VEREISTEN:
(1) Beantwoord de volgende vragen over het fragment over het bezwaarschrift tegen UHT:
(a) Van welke datum is het besluit van UHT waartegen het bezwaarschrift gericht is?
(b) Hoe hoog is het voorlopige compensatiebedrag?
(c) Wat adviseert de Commissie UHT over het verzoek tot toekenning van een proceskostenvergoeding?
(2) Herschrijf in het fragment over het bezwaarschrift tegen UHT alles vanaf "Overwegingen ten aanzien" tot en met "is tegemoet gekomen.", met overal "de aanvrager" in plaats van "belanghebbende".
(3) Schrijf het fragment over het bezwaarschrift tegen UHT verder, te beginnen na de laatste zin.
── AANGELEVERD FRAGMENT ──
Overwegingen ten aanzien van de bezwaren en het bestreden besluit

Het bezwaarschrift van belanghebbende is gericht tegen het besluit van UHT d.d. 20
december 2021 om het voorlopige compensatiebedrag van € 30.000 (nog) niet aan haar toe te kennen. Bij besluit van 16 december 2022 is dit bedrag wel toegekend, waarmee aan het bezwaar van belanghebbende is tegemoet gekomen.

Gesteld noch gebleken is dat belanghebbende nog enig reëel en actueel belang heeft bij een inhoudelijke beoordeling van het bezwaarschrift. Het procesbelang van
belanghebbende is dan ook komen te vervallen en in verband daarmee dient het
bezwaarschrift niet-ontvankelijk verklaard te worden.

Evenmin is gebleken dat in het kader van deze procedure zijn proceshandelingen zijn
verricht die op grond van het Besluit proceskosten bestuursrecht voor vergoeding in
aanmerking komen. De Commissie adviseert UHT dan ook om het verzoek tot
toekenning van een proceskostenvergoeding af te wijzen.
───
── GEGEVENSREGELS ──
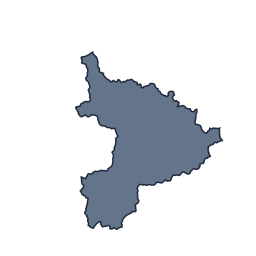 outline of Ouro Preto, Minas Gerais, Brazil, rotated 62°
{"feature_id": "56859067B58463943509301", "entity_name": "Ouro Preto", "entity_type": "district", "adm_level": 2, "iso_a3": "BRA", "parent_name": "Brazil", "parent_adm1": "Minas Gerais", "projection": "albers", "projection_center": [-43.625, -20.396], "detail": "fine", "context": "isolated", "style": "filled", "palette": "slate", "viewbox_px": 256, "rotation_deg": 62, "n_neighbors": 0, "source": "geoboundaries", "source_scale": "gbopen_adm2", "svg_char_len": 5877}
<svg xmlns="http://www.w3.org/2000/svg" viewBox="0 0 256 256"><g transform="rotate(62 128 128)"><path d="M48.7,138.3L49.9,137.5L51.1,136.2L52.3,135.3L53.7,135.9L55.1,136.0L56.0,135.8L57.4,136.1L58.9,136.7L59.9,137.7L61.1,138.5L62.0,138.8L63.1,139.6L63.6,141.0L64.2,142.0L66.5,142.4L67.3,141.8L68.3,141.4L69.3,141.5L70.4,141.8L71.7,141.8L73.0,142.1L73.9,142.4L74.8,143.4L75.9,145.3L77.2,145.2L78.5,145.7L79.8,145.9L80.9,146.3L81.8,146.6L83.0,147.6L84.2,147.4L85.3,147.8L86.1,148.7L86.3,149.9L86.1,151.0L85.3,151.9L84.6,153.1L84.5,154.9L84.8,156.1L84.5,157.1L84.8,158.6L86.1,159.8L85.9,161.0L85.6,162.2L85.2,163.2L85.2,164.4L86.3,164.8L87.8,164.5L89.3,164.6L90.8,164.5L92.1,165.1L95.1,164.6L96.3,163.9L96.3,162.4L96.5,161.1L96.4,159.7L97.3,158.9L98.8,158.6L99.6,157.6L99.7,156.5L99.4,155.3L99.4,153.8L100.0,153.0L100.4,151.9L102.1,150.4L103.5,149.6L105.2,150.0L106.4,150.6L107.3,150.8L108.4,150.8L109.5,151.2L111.9,151.1L113.3,150.5L114.3,149.2L115.1,147.9L116.1,146.9L117.3,146.5L118.2,145.8L118.7,144.3L119.7,143.5L120.7,143.1L121.2,142.2L121.4,141.0L121.8,140.1L123.3,139.8L124.3,140.3L125.8,140.4L128.2,140.8L130.3,140.7L130.9,141.5L131.1,142.7L131.6,143.6L132.4,144.3L135.1,145.4L135.9,146.2L137.9,147.9L138.6,149.0L139.6,149.8L140.9,150.4L141.4,151.3L141.4,152.3L141.9,153.4L143.5,153.6L145.1,153.4L146.1,154.3L148.7,156.2L149.9,156.8L150.9,157.0L151.9,158.2L153.2,159.2L153.8,160.1L154.3,161.2L154.5,163.6L154.8,165.0L155.9,166.4L155.5,167.7L154.8,168.4L153.6,170.5L152.8,171.6L152.5,172.7L152.5,174.4L151.9,175.7L151.3,176.5L150.7,177.6L150.9,178.8L150.9,180.2L151.6,181.3L151.2,182.5L150.4,183.5L149.8,184.7L150.5,186.0L151.2,186.7L151.9,188.1L152.8,189.1L152.1,190.1L151.3,190.8L150.2,191.3L149.4,192.4L150.9,192.9L152.0,193.4L153.1,193.8L154.1,194.4L155.2,194.7L156.2,194.7L157.2,194.2L158.5,194.4L159.4,195.3L160.1,196.3L160.2,197.7L160.9,198.6L161.2,199.7L163.7,199.4L164.6,199.6L165.6,199.5L166.7,198.8L167.3,197.8L168.5,197.7L169.8,197.9L170.6,197.1L171.2,196.2L173.3,197.7L174.4,198.7L175.6,199.2L176.6,200.4L177.6,201.4L178.6,202.1L179.7,203.3L180.9,203.5L181.5,204.4L182.1,205.7L183.2,206.1L184.5,205.9L185.7,205.3L186.5,206.0L188.0,205.7L189.5,206.0L190.2,206.6L191.1,207.2L192.1,207.4L193.3,207.3L194.4,208.2L195.6,208.9L196.1,208.0L197.1,207.9L198.2,207.5L199.4,206.6L200.2,205.5L199.3,204.2L198.7,203.0L198.3,201.9L197.8,201.1L197.5,199.6L197.4,198.5L197.3,197.1L198.0,196.1L199.8,197.2L200.7,197.0L202.0,197.1L203.3,196.9L203.9,194.7L204.4,193.8L204.4,192.8L204.7,191.8L205.3,190.5L206.4,190.2L208.3,191.2L209.2,190.4L209.6,189.1L209.7,188.0L210.0,186.7L212.2,185.6L211.9,182.7L212.3,181.0L212.5,179.5L211.3,179.2L210.5,178.6L209.5,178.7L208.6,178.4L208.1,177.3L207.1,176.1L206.0,175.3L205.6,174.2L205.2,173.1L204.3,170.0L204.4,168.7L204.5,164.6L204.0,163.2L204.5,162.1L205.2,160.8L204.9,159.8L202.9,159.1L200.8,158.1L199.6,158.3L199.1,156.4L199.0,155.2L198.7,154.2L198.1,153.3L197.2,152.6L194.7,152.6L193.8,152.2L193.0,151.5L191.8,151.1L190.6,150.5L189.2,150.0L188.6,149.0L187.8,148.5L185.7,148.4L184.6,147.1L183.3,144.5L183.9,143.3L184.4,142.3L185.5,141.5L185.6,140.2L186.5,139.4L187.4,138.4L187.3,137.1L187.8,136.1L188.5,134.9L189.4,134.1L190.0,132.9L190.7,131.1L190.0,129.8L189.5,128.2L189.9,127.0L191.5,125.2L192.3,123.9L192.2,122.4L191.5,120.2L191.7,118.9L193.0,118.7L194.2,116.1L194.2,114.8L193.0,113.6L192.0,112.4L191.3,111.3L191.0,110.0L191.9,108.5L192.2,107.0L193.0,106.3L193.8,105.4L193.8,103.5L193.2,102.3L192.3,101.1L192.8,100.1L193.6,98.9L195.6,97.8L196.4,97.1L197.1,96.1L197.2,95.2L196.9,94.2L196.0,93.4L195.0,90.7L194.8,89.4L195.4,88.4L196.1,87.7L196.7,86.8L196.9,85.6L196.9,84.4L196.1,83.8L195.9,82.7L195.1,82.1L194.1,82.1L193.9,81.2L193.9,79.8L194.5,78.1L193.9,76.9L193.0,76.5L192.2,75.6L191.6,74.8L191.2,73.3L191.9,72.3L191.4,71.3L191.6,69.9L191.5,68.5L189.3,68.7L188.4,68.3L187.3,68.2L185.7,67.9L184.5,67.3L183.7,66.5L182.2,66.1L182.1,63.9L181.8,62.6L182.2,61.5L182.3,60.2L181.4,58.9L181.8,57.4L182.6,56.7L182.8,52.0L183.4,50.7L181.9,50.6L180.7,51.2L179.7,51.1L178.8,50.9L176.2,50.0L175.2,49.4L174.3,49.0L173.4,48.5L172.0,48.0L171.2,47.1L170.8,48.6L170.0,50.0L169.3,50.7L169.2,51.7L168.2,52.4L168.0,53.5L168.5,54.4L167.7,55.1L166.6,55.9L167.6,56.8L168.3,57.6L168.3,59.0L169.2,60.1L169.3,61.5L167.1,63.0L165.1,63.4L163.3,63.5L160.8,62.9L159.9,63.0L157.8,64.8L156.1,66.8L155.1,66.6L153.3,65.3L152.5,64.6L150.8,63.3L149.8,62.7L148.8,62.3L147.8,61.5L147.0,60.4L146.0,59.5L144.8,59.1L143.8,58.6L143.4,59.5L143.8,60.8L144.6,61.9L143.3,64.2L141.7,64.3L140.3,64.1L139.7,65.5L138.8,66.3L137.9,67.4L136.2,67.7L134.9,68.2L134.0,68.9L133.6,70.0L133.3,71.4L132.4,74.3L131.5,73.6L131.0,72.1L129.9,71.2L128.7,71.3L127.7,72.0L126.5,72.6L126.5,73.9L125.7,74.5L124.4,74.5L122.9,74.8L121.6,74.0L120.8,72.7L120.6,71.5L119.2,71.4L117.6,70.9L116.2,71.9L115.6,73.4L115.5,74.6L115.7,75.7L117.0,76.7L118.4,77.1L118.3,79.6L117.0,79.7L116.4,80.9L115.0,81.6L113.8,82.7L111.0,82.7L110.0,83.2L108.6,83.7L107.4,83.2L106.6,83.9L105.3,84.5L103.7,84.7L102.9,84.1L101.6,84.2L100.6,85.1L99.8,86.1L99.2,87.5L100.4,89.7L99.6,91.1L99.4,93.2L98.9,94.6L99.6,96.2L98.7,97.0L97.6,97.0L96.7,96.5L95.5,96.3L94.6,97.1L94.7,98.3L94.4,99.4L92.0,98.7L91.1,99.5L90.2,100.6L88.5,101.2L87.1,101.9L86.4,102.5L86.4,103.8L86.2,104.8L85.4,105.8L85.8,109.1L84.9,109.9L84.9,111.2L84.6,112.6L83.3,113.0L81.6,113.1L80.7,114.1L81.5,115.3L81.9,116.3L81.4,117.2L80.5,118.0L79.2,118.4L79.2,119.7L79.6,120.9L78.9,121.7L76.9,122.1L76.0,123.0L73.6,124.0L72.7,124.4L71.5,124.5L70.2,124.8L69.1,124.8L68.4,124.0L67.5,124.6L65.5,126.6L64.5,126.8L63.2,125.8L61.7,125.3L60.6,125.8L59.5,125.7L58.4,125.3L55.8,123.6L53.4,123.0L52.4,122.9L51.2,122.6L49.7,122.9L48.0,123.5L47.0,124.0L45.9,123.9L44.5,123.5L44.4,125.0L44.8,126.6L44.9,128.0L44.9,129.2L44.8,130.5L44.8,131.7L44.1,134.4L43.5,135.5L44.0,136.4L45.4,136.6L46.9,136.8L47.9,137.5L48.7,138.3Z" fill="#64748b" stroke="#1e293b" stroke-width="1.5"/></g></svg>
───
ANTWOORDEN OP OPDRACHTEN:
(1)
(a) 20 december 2021
(b) € 30.000
(c) Het verzoek af te wijzen.

(2)
Overwegingen ten aanzien van de bezwaren en het bestreden besluit

Het bezwaarschrift van de aanvrager is gericht tegen het besluit van UHT d.d. 20
december 2021 om het voorlopige compensatiebedrag van € 30.000 (nog) niet aan haar toe te kennen. Bij besluit van 16 december 2022 is dit bedrag wel toegekend, waarmee aan het bezwaar van de aanvrager is tegemoet gekomen.

(3)
De Commissie wijst belanghebbende erop dat UHT op een later moment het definitieve bedrag aan compensatie of tegemoetkoming op grond van de Wht bij beschikking zal vaststellen. Belanghebbende behoeft daarvoor geen actie te ondernemen. Tegen dit definitieve bedrag kan bezwaar worden gemaakt. Indien belanghebbende daarnaast voor aanvullende compensatie voor werkelijke schade in aanmerking wil komen, staat daarvoor de weg naar de Commissie Werkelijke Schade open.

Conclusie

Samenvattend adviseert de Commissie UHT om het bezwaarschrift dat gericht is tegen
het besluit van 20 december 2021 niet-ontvankelijk te verklaren en het verzoek tot
toekenning van een proceskostenvergoeding af te wijzen.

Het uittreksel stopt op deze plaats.